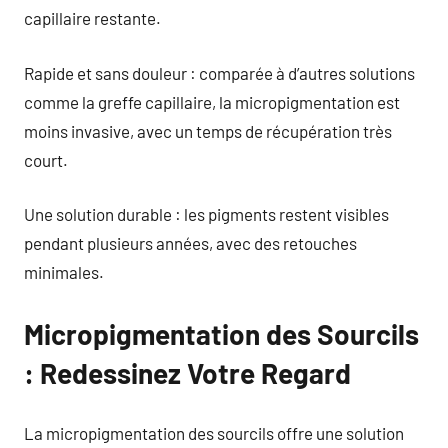
capillaire restante.
Rapide et sans douleur : comparée à d’autres solutions
comme la greffe capillaire, la micropigmentation est
moins invasive, avec un temps de récupération très
court.
Une solution durable : les pigments restent visibles
pendant plusieurs années, avec des retouches
minimales.
Micropigmentation des Sourcils
: Redessinez Votre Regard
La micropigmentation des sourcils offre une solution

● About this task
Make an exact copy of every record, pictures excluded.

● Answer section
capillaire restante.
Rapide et sans douleur : comparée à d’autres solutions
comme la greffe capillaire, la micropigmentation est
moins invasive, avec un temps de récupération très
court.
Une solution durable : les pigments restent visibles
pendant plusieurs années, avec des retouches
minimales.
Micropigmentation des Sourcils
: Redessinez Votre Regard
La micropigmentation des sourcils offre une solution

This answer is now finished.